As Robin rises and falls (both in and out of his bedroom), many people cross his path. They include:

- Christie Lane, the vulgar but vulnerable comic and singer who becomes an unlikely TV variety star with an equally unlikely family-friendly image;
- Ethel Evans, the homely but athletic "celebrity fucker" who lusts for Robin but can't have him;
- Danton Miller, the dapper, desperate network executive who fears Robin and the exposure of his own private life;
- Austin, powerful and daring, but vulnerable in his own way;
- Jerry, an advertiser and sponsor who's equally fascinated and confused by Robin's emotionless lifestyle;
- Sergio, the loving but pragmatic companion to Robin's mother, the beautiful but ailing Kitty;
- Lisa, Robin's suspicious sister;
- Ike Ryan, a producer who befriends but is befuddled by Robin;
- Dip Nelson, a failed actor-turned-successful producer whose loyalty to Robin is sorely tested;
- Alfie Knight, a too-clever-by-half actor and scene maker;
- Cliff Davies, a network lawyer who mistrusts Robin and has his own agenda;
- and various prostitutes—with one of whom an unexpected encounter forces Robin to face his past and, in time, his future.

==Background==
The title of the book refers not just to the character of Robin Stone, but to the television set itself.
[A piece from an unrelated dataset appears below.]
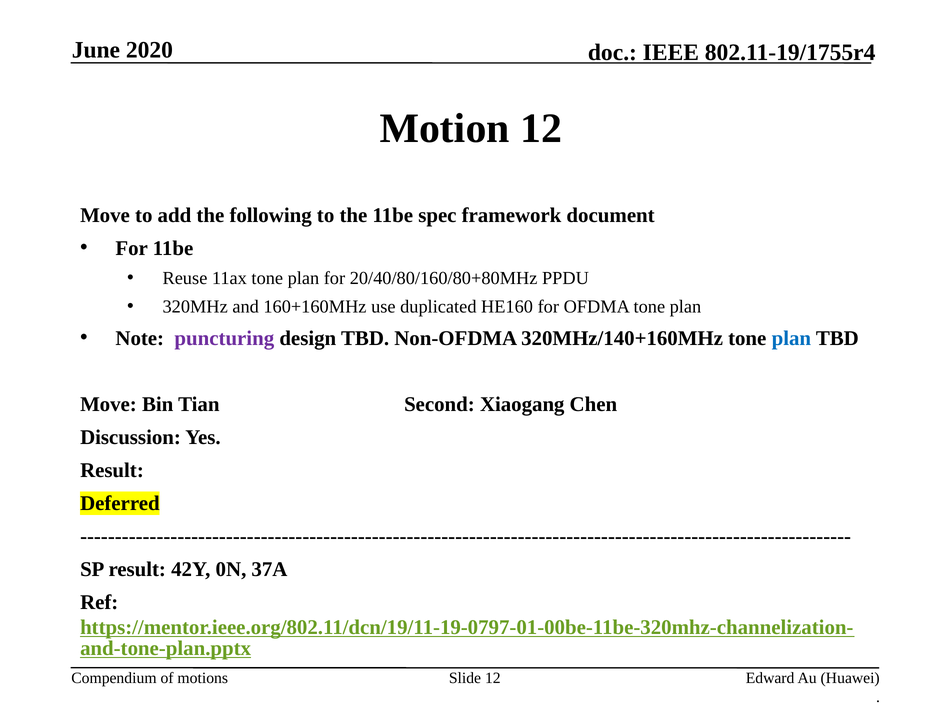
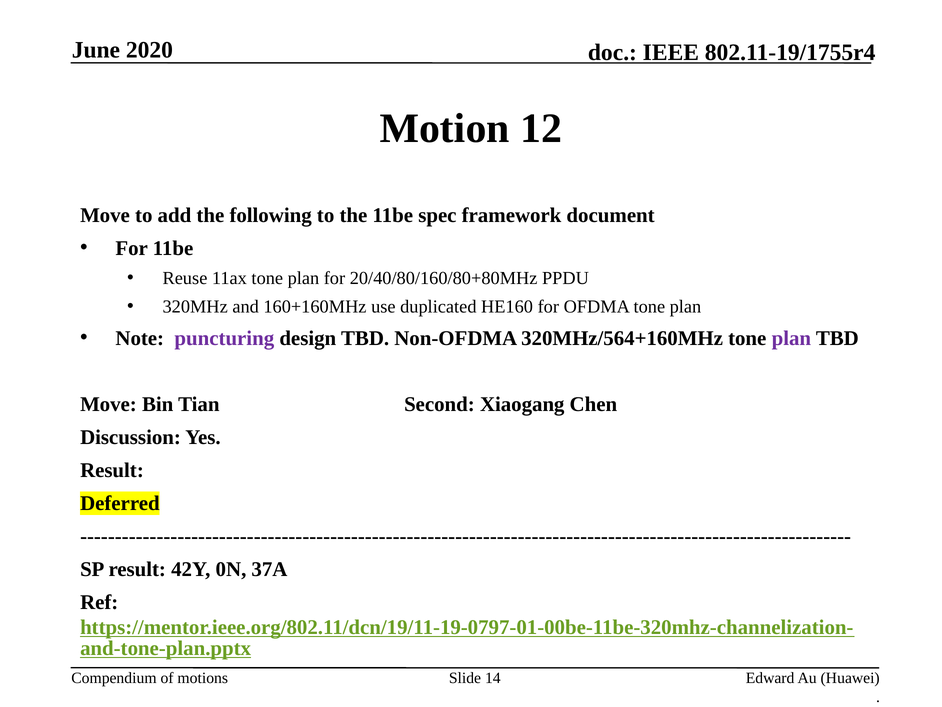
320MHz/140+160MHz: 320MHz/140+160MHz -> 320MHz/564+160MHz
plan at (791, 338) colour: blue -> purple
Slide 12: 12 -> 14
Susann explained, "The title has a dual meaning... the man is like a machine and so is the television box, a machine selling the love of the actors and love of the sponsors.”

Robin Stone is said to be based on James Aubrey, former president of the CBS television network. Aubrey, known as the "smiling cobra," apparently heard "what Susann was up to" and told her to "make me mean, a real son of a bitch."

Of Susann's novels, The Love Machine is the only one which has at its center a male character. Susann stated it was an "attempt to get inside of men's ids." It's also the only Susann novel with an ostensibly happy ending.

Susann dedicated the book to her friend Carol Bjorkman, a columnist for Women's Wear Daily, who died of leukemia in 1967.

==Reception==
Critical reception of The Love Machine was not positive, but it was slightly better than that of Valley of the Dolls. Although Christopher Lehmann-Haupt of The New York Times wrote that the novel "is popcorn... the kernel of an idea, the seed of an inspiration, exploded into bite-sized nothingness." Nora Ephron, in the same newspaper, said "'The Love Machine' is a far better book than 'Valley'—better written, better plotted, better structured." As with Valley, the reviews did not affect sales: The Love Machine spent 32 weeks on the Times best seller list, with 13 of those weeks at #1. The book became the third highest-selling novel of the year, behind just Philip Roth's Portnoy's Complaint and Mario Puzo's The Godfather.

==Film adaptation==

Columbia Pictures bought the film rights for $1.5 million, which was a record sum for the time. Released in August 1971, the film was executive-produced by Susann's husband, Irving Mansfield and directed by Jack Haley Jr., with actors Dyan Cannon, Robert Ryan, and John Phillip Law as Robin. Actor Brian Kelly, whom Susann had called "the perfect Robin Stone", was cast, but just prior to filming, Kelly was nearly killed in a motorcycle accident. Law was hurriedly cast, and wore many of the costumes already designed for Kelly in the film which were apparent were not properly fitted to his size.

Dionne Warwick, who had a major hit with "(Theme from) Valley of the Dolls" in 1968, sang two songs written for the film, "He's Moving On (Theme from The Love Machine)" and "Amanda's Theme." The film soundtrack was released on Scepter Records. Susann herself had a cameo as a television newscaster.

Like the film adaptation of Valley of the Dolls before it, The Love Machine received negative reviews. Unlike Valley, however, the film version of The Love Machine was a box-office failure.